Jonathan Carone wrote:rmiller1959 wrote:I'm afraid that's not even remotely accurate. I don't know how this was being pitched out there in the general public, but it's simply not true. Each player was allowed to present whoever they wanted to speak on their behalf, and they were allowed to have legal representation present for advisory support even though it wasn't a legal proceeding. Some of them took advantage while others didn't.
Being allowed and having witnesses willing to testify are two different things. The witnesses testified with the police because they knew there would be no negative blowback unlike if they testified to the school.
There's a reason the athletics department was fighting for kids and not distancing themselves. They knew the kids were innocent.
Innocence and meeting the prosecutorial standard of "beyond a reasonable doubt" are two different things, as we've discussed before. They may have met the latter, but that doesn't automatically presume innocence.
Title IX is a different beast, and the rules are very clear about the differences between a criminal and a Title IX investigation, even making the point that the lack of a criminal charge does not mean an assault didn't occur. Neither past sexual history nor previous consensual relationships preclude an assault investigation of a specific incident. To quote the rules: "a school should recognize that the mere fact of a current or previous consensual dating or sexual relationship between the two parties does not itself imply consent or preclude a finding of sexual violence."
I accept that people will draw their own conclusions based on the information to which they may be privy, or the circles in which they commune. What bothers me is the assumption that everyone involved in this process is somehow complicit in a grand conspiracy to provide cover for Jerry to hire a big-name athletic director with the stain of a failed Title IX process.

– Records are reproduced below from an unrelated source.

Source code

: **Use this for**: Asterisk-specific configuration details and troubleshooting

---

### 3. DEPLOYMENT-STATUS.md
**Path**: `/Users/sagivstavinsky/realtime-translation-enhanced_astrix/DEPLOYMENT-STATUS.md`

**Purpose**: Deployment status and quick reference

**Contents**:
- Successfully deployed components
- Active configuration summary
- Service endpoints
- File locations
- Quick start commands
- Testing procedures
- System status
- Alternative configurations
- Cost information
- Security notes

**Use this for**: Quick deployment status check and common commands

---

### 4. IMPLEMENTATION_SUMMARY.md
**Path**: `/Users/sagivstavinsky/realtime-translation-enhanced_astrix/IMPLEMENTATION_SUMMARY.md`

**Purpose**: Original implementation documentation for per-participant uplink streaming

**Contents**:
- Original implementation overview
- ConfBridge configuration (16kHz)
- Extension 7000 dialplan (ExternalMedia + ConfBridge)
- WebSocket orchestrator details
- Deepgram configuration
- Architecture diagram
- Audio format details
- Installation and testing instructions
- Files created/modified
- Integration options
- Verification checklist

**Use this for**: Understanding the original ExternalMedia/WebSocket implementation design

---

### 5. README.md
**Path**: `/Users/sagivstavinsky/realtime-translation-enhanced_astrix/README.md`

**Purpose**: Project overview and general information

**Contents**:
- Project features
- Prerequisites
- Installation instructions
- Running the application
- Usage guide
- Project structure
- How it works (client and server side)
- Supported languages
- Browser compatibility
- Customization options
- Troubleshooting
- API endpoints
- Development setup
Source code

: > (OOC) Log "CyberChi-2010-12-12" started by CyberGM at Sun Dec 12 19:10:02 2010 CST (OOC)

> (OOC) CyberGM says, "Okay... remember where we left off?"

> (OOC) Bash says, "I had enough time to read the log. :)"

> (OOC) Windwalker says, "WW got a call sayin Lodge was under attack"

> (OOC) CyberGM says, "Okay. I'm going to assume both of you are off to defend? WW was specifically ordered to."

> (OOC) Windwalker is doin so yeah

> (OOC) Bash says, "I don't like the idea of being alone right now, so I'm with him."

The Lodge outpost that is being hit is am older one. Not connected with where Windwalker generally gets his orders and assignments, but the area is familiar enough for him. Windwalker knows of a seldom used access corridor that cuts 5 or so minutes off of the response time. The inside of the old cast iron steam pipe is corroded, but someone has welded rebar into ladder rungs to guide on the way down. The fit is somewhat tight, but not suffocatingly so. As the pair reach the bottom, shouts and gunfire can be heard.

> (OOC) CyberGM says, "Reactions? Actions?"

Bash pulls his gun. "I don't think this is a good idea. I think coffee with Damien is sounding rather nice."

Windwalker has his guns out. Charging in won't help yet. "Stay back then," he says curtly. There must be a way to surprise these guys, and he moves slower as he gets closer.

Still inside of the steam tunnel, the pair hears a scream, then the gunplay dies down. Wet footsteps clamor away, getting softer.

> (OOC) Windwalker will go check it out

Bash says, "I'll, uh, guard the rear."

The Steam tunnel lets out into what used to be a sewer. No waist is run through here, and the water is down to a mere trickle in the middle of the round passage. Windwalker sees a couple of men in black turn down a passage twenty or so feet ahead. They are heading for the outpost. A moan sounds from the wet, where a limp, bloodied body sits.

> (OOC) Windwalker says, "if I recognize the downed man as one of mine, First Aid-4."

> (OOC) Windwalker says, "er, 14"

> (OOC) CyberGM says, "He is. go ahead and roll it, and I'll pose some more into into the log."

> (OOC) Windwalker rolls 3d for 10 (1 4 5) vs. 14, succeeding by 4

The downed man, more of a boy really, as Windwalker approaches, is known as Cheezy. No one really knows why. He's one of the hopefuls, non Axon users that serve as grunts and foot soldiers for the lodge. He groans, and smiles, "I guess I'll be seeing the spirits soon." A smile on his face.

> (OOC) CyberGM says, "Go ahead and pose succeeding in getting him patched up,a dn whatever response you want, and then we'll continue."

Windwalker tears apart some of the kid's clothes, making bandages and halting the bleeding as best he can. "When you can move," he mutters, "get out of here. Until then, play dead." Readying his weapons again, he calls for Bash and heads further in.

The young people involved in these allegations, the accuser and the accused, were valued by the people who made these decisions - some of the people who had to make these decisions taught them as students - and there were no winners here. No one was thinking about football or athletics or how it would make the University look. Do you think that every single individual in the Title IX office or the Dean of Students office or the faculty chosen independently to conduct the appeal are calloused enough to casually discard these young lives?